The combined group will control more than 200 stations across over 100 markets, reaching roughly 80% of US television households. To clear the FCC's ownership cap, regulators waived existing limits on station concentration, a decision that drew sharp criticism from state attorneys general.
California, New York, Colorado, Connecticut, Illinois, North Carolina, Oregon and Virginia filed suit in US District Court in California late Wednesday. Their central claims: the merger would give Nexstar leverage to extract higher retransmission fees from pay-TV distributors, reduce local newsroom staffing in markets where both companies previously operated, and concentrate editorial control over local television in too few hands. New York Attorney General Letitia James said 31 media markets would see diminished competition.

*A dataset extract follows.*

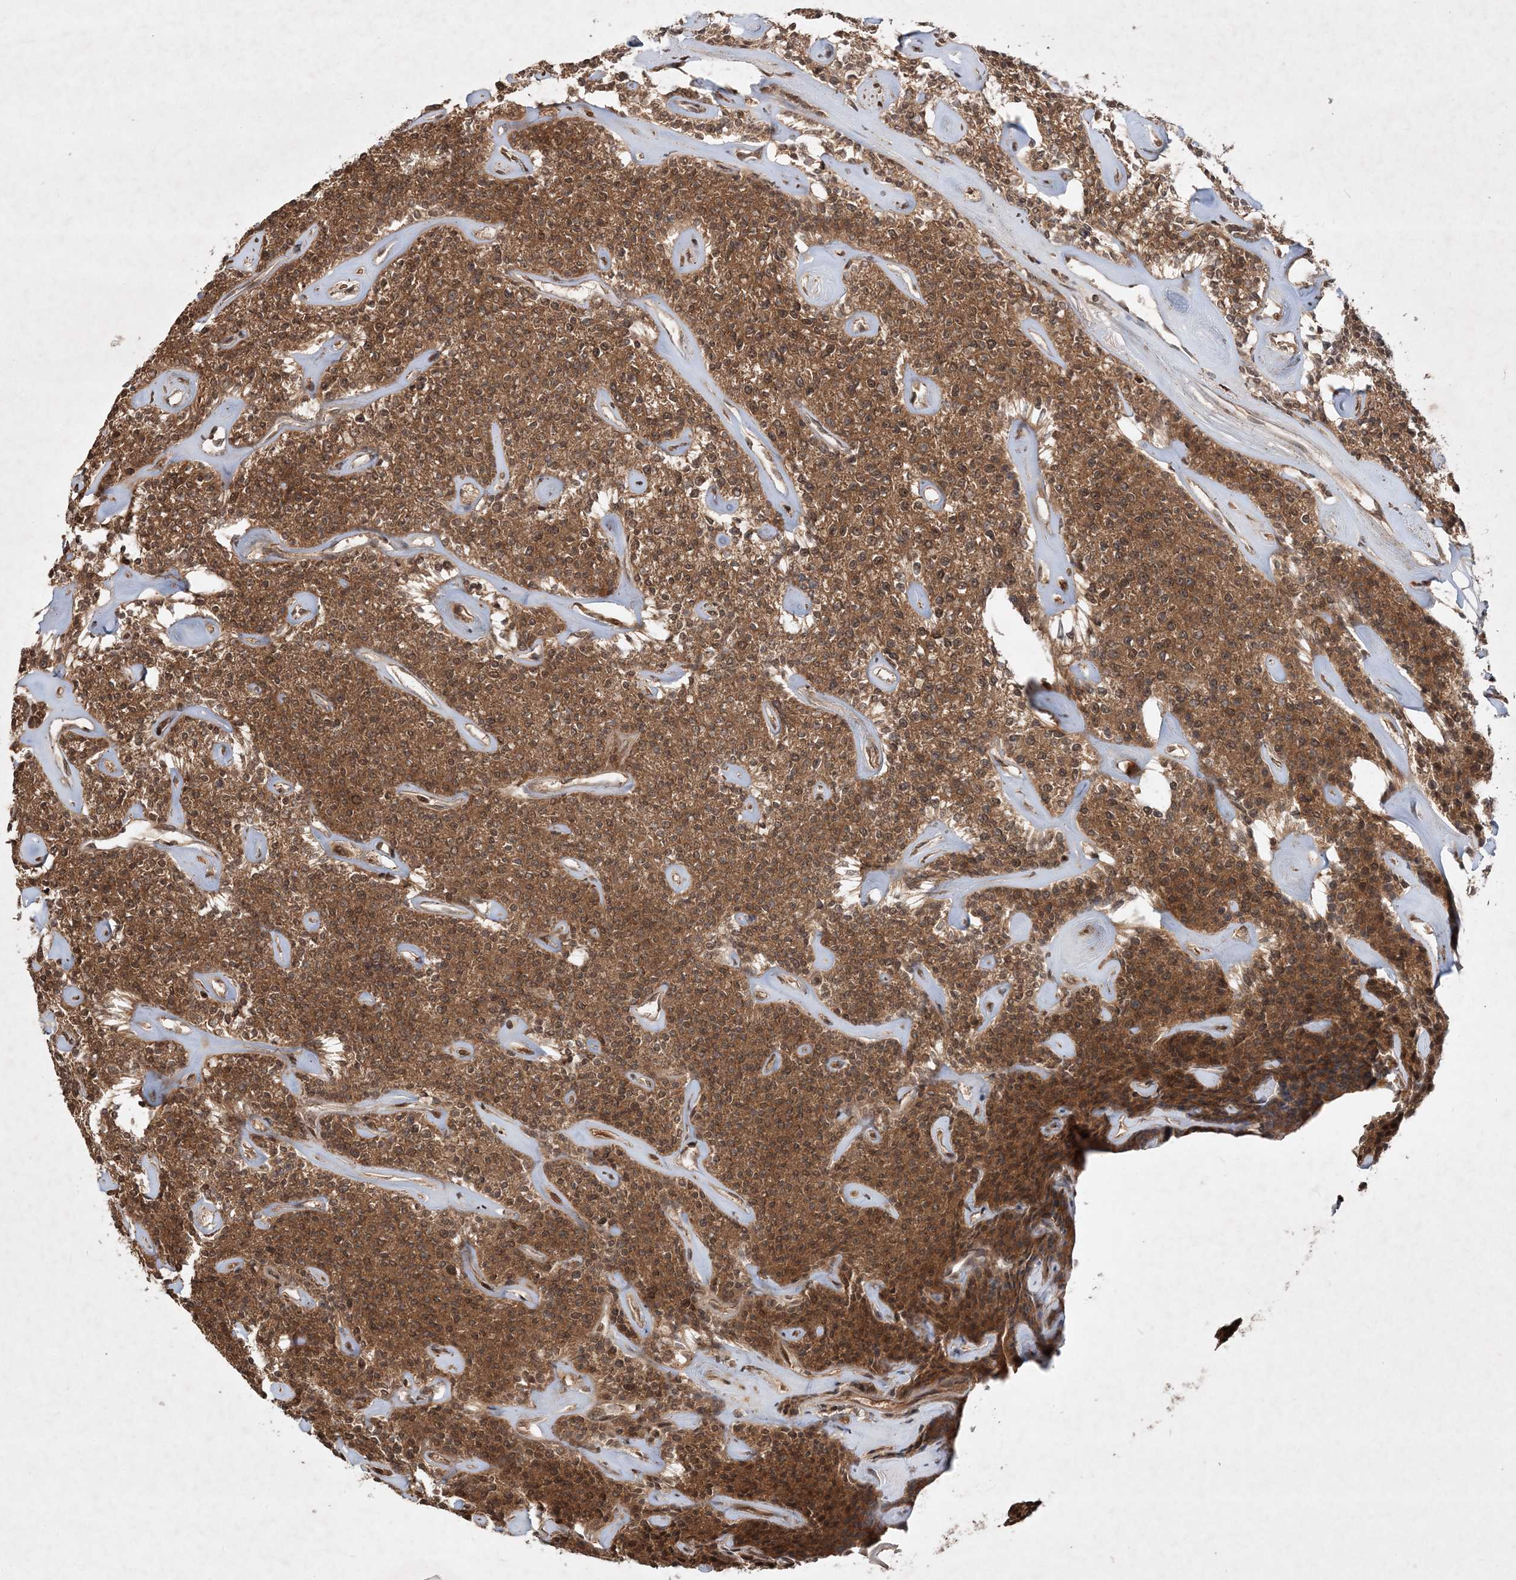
{"staining": {"intensity": "moderate", "quantity": ">75%", "location": "cytoplasmic/membranous"}, "tissue": "parathyroid gland", "cell_type": "Glandular cells", "image_type": "normal", "snomed": [{"axis": "morphology", "description": "Normal tissue, NOS"}, {"axis": "topography", "description": "Parathyroid gland"}], "caption": "Glandular cells exhibit medium levels of moderate cytoplasmic/membranous expression in approximately >75% of cells in normal human parathyroid gland.", "gene": "UBR3", "patient": {"sex": "male", "age": 46}}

DirecTV filed a separate action on the same grounds, arguing Nexstar would use its expanded footprint to demand higher carriage fees from pay-TV providers.
The political backdrop is notable. FCC Chair Brendan Carr publicly endorsed the deal last month, and President Trump had previously voiced support for it. Critics of the approval noted that Trump has separately pressured Carr to threaten the broadcast licences of NBC and ABC affiliates, raising questions about whether regulatory decisions are being shaped by political considerations.
Nexstar already operates more than 200 stations in 116 markets serving 220 million people. Tegna brings 64 stations in 51 markets. The states' lawsuit argued the merged entity would cover so much of the country that it could suppress political viewpoints and diminish local journalism as an independent check on power.
Local broadcasters are operating under mounting structural pressure as audiences migrate to streaming and social media, shrinking the advertising and subscription revenues that once underpinned newsroom investment. That context informed Carr's stated rationale for the deal: that empowering large local station groups could serve as a counterweight to the national networks.
The states' request for a temporary restraining order will be heard by a federal judge, though with the transaction already closed, any legal remedy would require unwinding a completed deal.